In het laatste – verlossing brengende – hoofdstuk van de roman Mischa van Hans Münstermann, duikt Amadou op. Een Amadou die weigert samen te vallen met vooroordelen, maar wel die andere wereld oproept:
‘Ze proefde een ver continent. De trage karavaan, omgeven met de geuren van het oosten. De dadels, de zalfjes, de zoete aroma’s’.
Mischa draait om de binnenwereld van Rosa Weber, een 65-jarige weduwe, die moet omgaan met het idee dat haar zoon misschien een misdrijf begaan heeft. Misschien is haar zoon verantwoordelijk voor de verdwijning – en/of erger – van Mischa, een zaak die de aandacht van media en publiek al maandenlang vasthoudt.
Maar zelden kruipt Hans Münstermann in Mischa uit het hoofd van Rosa. En de mensen om haar heen krijgen nauwelijks kans om tot haar door te dringen, haar op andere gedachten te brengen.
En dan is daar Amadou in het laatste hoofdstuk. Amadou die niet oordeelt. Amadou die de boze geesten bezweert door alleen maar op het goede moment op de goede plaats te zijn.

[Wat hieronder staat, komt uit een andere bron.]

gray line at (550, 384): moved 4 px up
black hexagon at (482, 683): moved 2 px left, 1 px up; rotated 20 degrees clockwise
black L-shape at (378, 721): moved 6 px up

Deze Amadou doet me denken aan een andere Afrikaan met dezelfde naam. Lieve Joris schrijft over een Amadou in Amadou: Afrikaanse notities – later opgenomen in Mali Blues. Münstermanns Malinese Amadou en de Amadou uit Senegal in de dagboeknotities van Lieve Joris zijn verwanter dan je zou denken, en niet alleen omdat ook haar Amadou zorgt dat een vrouw veilig thuiskomt.
Onderweg naar de missiepost vertelt hij zijn verhaal: Amadou is vierendertig, en weduwnaar. En hij heeft het over de toekomst van zijn land.
‘Verhalen die ik de afgelopen maanden hoorde over de nieuwe strijdbaarheid van Afrikanen, spelen door mijn hoofd. Is dit het waar ze het over hadden? Demba gelooft nog dat God de politici aan de macht heeft gebracht en dat je dus niets tegen hen kan ondernemen, maar Amadou is een aanhanger van de oppositie, hij weet dat mensen zich moeten organiseren, dat niemand iets voor hen zal doen als zij er niet zelf voor vechten.
De Senegalezen hebben een bedelaarsmentaliteit, zegt hij. Hij ziet het op de missie. Soms staan mensen vrolijk met hem te praten, maar zodra ze de pater zien, trekken ze een huilerig gezicht en beginnen ze te klagen over hun oogst, hun gezondheid en hun kinderen, in de hoop dat de pater medelijden met hen krijgt en hun iets geeft.’
Twintig jaar geleden is het inmiddels dat Lieve Joris Amadou ontmoette.
Voor Lieve Joris lijkt het verhaal van Amadou minder vanzelfsprekend dat het verhaal van Rosa Weber is voor Amadou.
Op 12 maart 2014 – in de Boekenweek – is Lieve Joris te gast bij de Stichting Literaire Activiteiten Zwolle.